ECBC: Energy-efficient mortgages are less risky
Based on an analysis of 470,000 real estate valuations and 72,980 Italian mortgages, the European Covered Bond Council has published a report showing that energy-efficient mortgages present less credit risk than normal mortgages.
Under its Horizon 2020 Energy Efficient Data Protocol & Portal Project, the report demonstrated “a negative and significant correlation between the buildings’ energy efficiency and the probability of mortgage default,” said the ECBC on Monday.
The hope is that this study will provide policy makers with the evidence they need to consider attaching a lower risk weight to energy-efficient mortgage loans.
According to Monica Billio, a professor at Ca' Foscari University in Venice who undertook the analysis, the report fundamentally shifts the energy efficiency financing debate “towards an accurate analysis of correlation between credit risk and building energy performance, offering a solid quantitative basis for future policy reflections”.
The ECBC said that payments on energy-efficient mortgages are less likely to be disrupted, partly because they are secured on properties with an enhanced property value.

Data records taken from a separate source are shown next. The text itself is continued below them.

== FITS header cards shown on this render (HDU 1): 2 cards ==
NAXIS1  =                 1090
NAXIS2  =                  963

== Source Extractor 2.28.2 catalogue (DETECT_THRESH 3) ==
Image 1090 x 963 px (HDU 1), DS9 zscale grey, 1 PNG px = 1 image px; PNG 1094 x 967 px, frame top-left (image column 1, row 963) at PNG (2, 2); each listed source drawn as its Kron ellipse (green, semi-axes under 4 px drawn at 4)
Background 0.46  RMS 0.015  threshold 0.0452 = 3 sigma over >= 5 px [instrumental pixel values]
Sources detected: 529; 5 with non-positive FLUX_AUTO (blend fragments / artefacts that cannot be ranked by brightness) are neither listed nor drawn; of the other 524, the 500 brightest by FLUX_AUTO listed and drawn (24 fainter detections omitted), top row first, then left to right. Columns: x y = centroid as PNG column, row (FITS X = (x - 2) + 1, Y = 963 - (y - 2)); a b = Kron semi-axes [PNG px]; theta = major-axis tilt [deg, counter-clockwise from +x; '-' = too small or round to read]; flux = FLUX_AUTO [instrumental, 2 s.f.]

As a result, these loans present less credit risk for banks and financial institutions to hold on their balance sheets.
The results also indicate that the degree of energy efficiency also matters — that is, more energy-efficient buildings are associated with relatively lower risk of default. “These findings highlight the role of energy efficiency in reducing the default probability of a borrower,” said the ECBC.
The ECBC’s Energy Efficient Mortgages Initiative aims to promote energy efficiency investments in buildings, create a standardised energy-efficient market and to evaluate energy-efficient mortgage data across the European Union.
In this way, the ECBC hopes to gather large-scale datasets to further investigate the link between buildings’ energy efficiency features, their market value, and probability of default and loss-given-default.
The ECBC and European Mortgage Federation are also in the process of fine-tuning their energy-efficient mortgage label, which will facilitate data collection and should further help to substantiate the correlation between energy-efficient mortgages and lower credit risk.
“We believe these results are of great significance in relation to the current policy agenda,” said EMF-ECBC secretary general, Luca Bertalot, citing the EU’s action plan on sustainable finance, the European Green Deal and the implementation of Basel III.